The high-grip footpegs (which now adorn Ducati’s entire sport line-up) allow for greater control by providing a sturdy leverage point. We continue to enjoy Panigale’s adeptly proportioned control layout, however, taller-than-average riders might feel a tad cramped – although the taller windscreen mitigates that complaint slightly and is a welcome change. The monochrome digital dash panel is clear and simple to decipher at a glance, and once you learn the nuances of the menu system, making changes is a snap. The only strike against the menu system is that adjustments have to be made at a standstill, not on the fly, while riding.

A lot of people might complain about Ducati bucking traditional class hierarchy and rules with its nearly liter-sized entry-level 959. But this new Ducati represents all the things that draws riders to the Panigale pedigree: it’s fast but not intimidating, has the same thumping pulse, appearance, and much of the feel, however, it generates even wider grins for three-quarters the price of a standard 1299.
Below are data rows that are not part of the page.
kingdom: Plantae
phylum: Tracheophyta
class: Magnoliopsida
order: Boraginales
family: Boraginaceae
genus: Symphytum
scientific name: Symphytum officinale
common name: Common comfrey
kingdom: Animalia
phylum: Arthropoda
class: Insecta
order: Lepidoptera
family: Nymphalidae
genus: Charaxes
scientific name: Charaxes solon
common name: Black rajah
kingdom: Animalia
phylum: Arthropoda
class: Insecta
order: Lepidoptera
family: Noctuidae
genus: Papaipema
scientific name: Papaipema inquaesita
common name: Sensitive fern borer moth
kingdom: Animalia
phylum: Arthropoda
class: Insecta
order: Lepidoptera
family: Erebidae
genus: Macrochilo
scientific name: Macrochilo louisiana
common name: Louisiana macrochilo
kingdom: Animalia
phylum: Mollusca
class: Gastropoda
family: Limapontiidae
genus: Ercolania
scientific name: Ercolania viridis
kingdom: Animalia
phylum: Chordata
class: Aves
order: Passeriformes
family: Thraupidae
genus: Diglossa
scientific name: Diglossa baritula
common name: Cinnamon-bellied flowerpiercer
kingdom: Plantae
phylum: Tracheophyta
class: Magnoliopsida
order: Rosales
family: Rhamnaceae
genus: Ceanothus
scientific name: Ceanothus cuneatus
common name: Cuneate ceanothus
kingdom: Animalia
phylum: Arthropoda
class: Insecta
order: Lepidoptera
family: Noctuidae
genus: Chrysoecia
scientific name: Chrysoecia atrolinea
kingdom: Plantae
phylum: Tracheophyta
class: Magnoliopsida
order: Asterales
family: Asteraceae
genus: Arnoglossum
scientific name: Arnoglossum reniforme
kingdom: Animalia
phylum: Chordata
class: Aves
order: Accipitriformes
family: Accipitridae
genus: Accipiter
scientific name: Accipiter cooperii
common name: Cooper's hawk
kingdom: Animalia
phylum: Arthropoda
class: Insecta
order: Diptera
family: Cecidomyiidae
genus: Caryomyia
2016 Ducati 959 Panigale Specs
Engine: 955cc Superquadro liquid-cooled L-Twin; eight-valve, Desmodromic
Bore and Stroke: 100 x 60.8mm
Compression Ratio: 12.5:1
Fueling: Electronic fuel-injection, dual-stage fuel injectors
Clutch: Wet multi-plate with self-servo slipper function; hydraulic actuation
Transmission: Six-speed
Final Drive: Chain 15/43
Frame: Monocoque aluminum
Front Suspension: Showa 43mm inverted fork; three-way adjustable for spring preload, compression and rebound damping; 4.72 in. travel
Rear Suspension: Sachs gas-charged shock; three-way adjustable for spring preload, compression and rebound damping; 5.12 in. travel
Front Brakes: 320mm discs with radial-mount Brembo four-piston M4 monobloc calipers
Rear Brake: 245mm disc with twin-piston caliper
Tires: Pirelli Diablo Rosso Corsa, 120/70-17, 180/60-17
Curb Weight: 429 lbs. (claimed)
Wheelbase: 56.57 in.
Rake: 24.0 deg. / Trail: 3.78 in.
Seat Height: 32.48 in.
Fuel Capacity: 4.5 gallon
MSRP: $14,995 (red); $15,295 (white)
Warranty: Two years unlimited mileage
959 Panigale Highs & Lows
  • Mid-range power expands slightly
  • A more well-rounded entry-level Panigale
  • Costs the same as the original 899
  • Missing auto-blip downshift function
  • Electronic adjustments can’t be made on the fly
  • Four pounds heavier
Racing an Ducati 959 Panigale
Racing and Ducati go hand-in-hand. But due to its 955cc engine capacity the Superquadro-equipped 959 Panigale isn’t eligible for competition in most top-level road racing series’ including World Supersport. Within the regional U.S. club road racing scene it’s eligible in Heavyweight and Twins race classes, as well as AFM’s 750 Production/Superbike categories. At this time, Ducati North America isn’t offering any racing contingency.